■ Aim of the exercise ■
Once you have read the listing, output it exactly and completely.

■ Records shown ■
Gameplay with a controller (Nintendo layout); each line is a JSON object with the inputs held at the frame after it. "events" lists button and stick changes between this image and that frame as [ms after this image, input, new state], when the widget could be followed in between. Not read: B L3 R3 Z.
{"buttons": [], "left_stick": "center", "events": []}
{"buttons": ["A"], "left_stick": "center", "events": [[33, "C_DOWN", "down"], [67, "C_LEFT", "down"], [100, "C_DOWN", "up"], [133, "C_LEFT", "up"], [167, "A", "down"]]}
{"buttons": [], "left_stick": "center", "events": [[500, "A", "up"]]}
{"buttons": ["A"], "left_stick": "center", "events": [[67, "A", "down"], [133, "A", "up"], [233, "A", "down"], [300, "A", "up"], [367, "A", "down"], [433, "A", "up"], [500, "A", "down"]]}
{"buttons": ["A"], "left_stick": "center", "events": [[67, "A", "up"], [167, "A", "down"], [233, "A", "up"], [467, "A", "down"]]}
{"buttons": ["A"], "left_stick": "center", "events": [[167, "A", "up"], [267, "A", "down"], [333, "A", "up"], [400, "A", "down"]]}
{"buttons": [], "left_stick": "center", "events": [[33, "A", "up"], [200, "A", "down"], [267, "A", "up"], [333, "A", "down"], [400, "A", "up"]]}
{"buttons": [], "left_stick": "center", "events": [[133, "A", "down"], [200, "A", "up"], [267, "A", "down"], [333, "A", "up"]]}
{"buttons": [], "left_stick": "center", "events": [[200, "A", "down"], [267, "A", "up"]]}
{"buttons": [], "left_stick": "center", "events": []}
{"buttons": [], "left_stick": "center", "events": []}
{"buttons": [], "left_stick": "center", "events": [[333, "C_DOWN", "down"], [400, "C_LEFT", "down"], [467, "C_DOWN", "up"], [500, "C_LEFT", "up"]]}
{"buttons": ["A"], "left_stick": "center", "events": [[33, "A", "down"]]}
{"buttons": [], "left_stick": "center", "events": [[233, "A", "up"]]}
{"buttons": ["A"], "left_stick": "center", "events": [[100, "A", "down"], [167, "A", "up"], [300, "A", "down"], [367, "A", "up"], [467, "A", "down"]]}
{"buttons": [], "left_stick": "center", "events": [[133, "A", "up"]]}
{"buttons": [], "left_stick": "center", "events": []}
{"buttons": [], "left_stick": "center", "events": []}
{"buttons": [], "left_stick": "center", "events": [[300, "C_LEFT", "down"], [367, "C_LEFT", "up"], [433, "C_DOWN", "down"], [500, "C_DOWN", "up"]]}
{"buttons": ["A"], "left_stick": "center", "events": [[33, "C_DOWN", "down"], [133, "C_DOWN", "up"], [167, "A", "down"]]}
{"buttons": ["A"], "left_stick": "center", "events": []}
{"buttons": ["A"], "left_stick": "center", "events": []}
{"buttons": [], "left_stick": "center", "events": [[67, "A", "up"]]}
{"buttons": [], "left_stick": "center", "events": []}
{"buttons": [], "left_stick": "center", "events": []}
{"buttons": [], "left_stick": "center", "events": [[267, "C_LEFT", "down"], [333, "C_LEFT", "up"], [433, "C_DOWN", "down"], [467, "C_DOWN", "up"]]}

■ Output of the task ■
Gameplay with a controller (Nintendo layout); each line is a JSON object with the inputs held at the frame after it. "events" lists button and stick changes between this image and that frame as [ms after this image, input, new state], when the widget could be followed in between. Not read: B L3 R3 Z.
{"buttons": [], "left_stick": "center", "events": []}
{"buttons": ["A"], "left_stick": "center", "events": [[33, "C_DOWN", "down"], [67, "C_LEFT", "down"], [100, "C_DOWN", "up"], [133, "C_LEFT", "up"], [167, "A", "down"]]}
{"buttons": [], "left_stick": "center", "events": [[500, "A", "up"]]}
{"buttons": ["A"], "left_stick": "center", "events": [[67, "A", "down"], [133, "A", "up"], [233, "A", "down"], [300, "A", "up"], [367, "A", "down"], [433, "A", "up"], [500, "A", "down"]]}
{"buttons": ["A"], "left_stick": "center", "events": [[67, "A", "up"], [167, "A", "down"], [233, "A", "up"], [467, "A", "down"]]}
{"buttons": ["A"], "left_stick": "center", "events": [[167, "A", "up"], [267, "A", "down"], [333, "A", "up"], [400, "A", "down"]]}
{"buttons": [], "left_stick": "center", "events": [[33, "A", "up"], [200, "A", "down"], [267, "A", "up"], [333, "A", "down"], [400, "A", "up"]]}
{"buttons": [], "left_stick": "center", "events": [[133, "A", "down"], [200, "A", "up"], [267, "A", "down"], [333, "A", "up"]]}
{"buttons": [], "left_stick": "center", "events": [[200, "A", "down"], [267, "A", "up"]]}
{"buttons": [], "left_stick": "center", "events": []}
{"buttons": [], "left_stick": "center", "events": []}
{"buttons": [], "left_stick": "center", "events": [[333, "C_DOWN", "down"], [400, "C_LEFT", "down"], [467, "C_DOWN", "up"], [500, "C_LEFT", "up"]]}
{"buttons": ["A"], "left_stick": "center", "events": [[33, "A", "down"]]}
{"buttons": [], "left_stick": "center", "events": [[233, "A", "up"]]}
{"buttons": ["A"], "left_stick": "center", "events": [[100, "A", "down"], [167, "A", "up"], [300, "A", "down"], [367, "A", "up"], [467, "A", "down"]]}
{"buttons": [], "left_stick": "center", "events": [[133, "A", "up"]]}
{"buttons": [], "left_stick": "center", "events": []}
{"buttons": [], "left_stick": "center", "events": []}
{"buttons": [], "left_stick": "center", "events": [[300, "C_LEFT", "down"], [367, "C_LEFT", "up"], [433, "C_DOWN", "down"], [500, "C_DOWN", "up"]]}
{"buttons": ["A"], "left_stick": "center", "events": [[33, "C_DOWN", "down"], [133, "C_DOWN", "up"], [167, "A", "down"]]}
{"buttons": ["A"], "left_stick": "center", "events": []}
{"buttons": ["A"], "left_stick": "center", "events": []}
{"buttons": [], "left_stick": "center", "events": [[67, "A", "up"]]}
{"buttons": [], "left_stick": "center", "events": []}
{"buttons": [], "left_stick": "center", "events": []}
{"buttons": [], "left_stick": "center", "events": [[267, "C_LEFT", "down"], [333, "C_LEFT", "up"], [433, "C_DOWN", "down"], [467, "C_DOWN", "up"]]}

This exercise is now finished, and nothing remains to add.